#### SELECTED TEXT
Formula for internal division

Internal Division of a Line Segment: Formula and Geometric Interpretation

Assume that the points A(x₁, y₁) and B(x₂, y₂) are the endpoints of a line segment AB. A point P(x, y) lies on the segment AB and divides it internally in the ratio m : n.

Geometrical Construction:

• Drop a perpendicular from point A to meet the x-axis at point L.
• Draw a perpendicular from point B down to the x-axis and mark the foot as point M.
• From point P, draw a perpendicular PN to the x-axis.
• From point A, draw a perpendicular AH to line PN (i.e., vertical line through P).
• From point P, draw a perpendicular PG to BM (i.e., vertical line through B).
########
EXERCISE AIM
Pick up the text on internal division of a line segment where it stops and carry the derivation forward. The saved lines after this point play no part in the work.
#### GIVEN ENTRIES
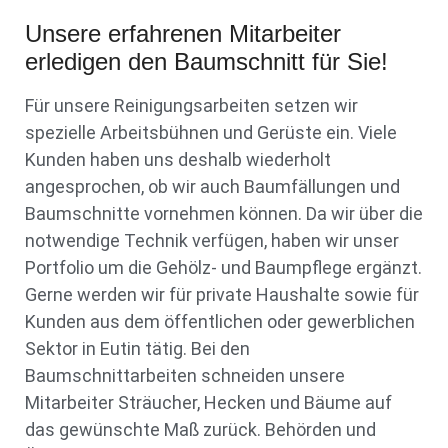
Unsere erfahrenen Mitarbeiter
erledigen den Baumschnitt für Sie!
Für unsere Reinigungsarbeiten setzen wir
spezielle Arbeitsbühnen und Gerüste ein. Viele
Kunden haben uns deshalb wiederholt
angesprochen, ob wir auch Baumfällungen und
Baumschnitte vornehmen können. Da wir über die
notwendige Technik verfügen, haben wir unser
Portfolio um die Gehölz- und Baumpflege ergänzt.
Gerne werden wir für private Haushalte sowie für
Kunden aus dem öffentlichen oder gewerblichen
Sektor in Eutin tätig. Bei den
Baumschnittarbeiten schneiden unsere
Mitarbeiter Sträucher, Hecken und Bäume auf
das gewünschte Maß zurück. Behörden und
########
OUTPUT FOR THIS TASK
• ∠H = 90°, ∠G = 90° — these angles indicate right-angled triangles formed in the figure.

Using Similar Triangles:

Based on the construction, triangles APH and PBG are similar by AA (Angle-Angle) criterion, as both contain a right angle and the common angle ∠APB.

Using the property of similar triangles:

AH / PG = AP / PB
⟹ AH / PG = m / n

Coordinates from Geometry:

• AH = y − y₁, representing the vertical distance from point A up to point P.
• PG = y₂ − y, which gives the vertical distance from point P down to point B.

Substitute in the ratio:

(y − y₁)/(y₂ − y) = m/n

Cross-multiplying:

n(y − y₁) = m(y₂ − y)

Now solve for y:

n(y) − n(y₁) = m(y₂) − m(y)
⇒ ny + my = m(y₂) + n(y₁)
⇒ y(n + m) = m(y₂) + n(y₁)
⇒ y = (m·y₂ + n·y₁) / (m + n)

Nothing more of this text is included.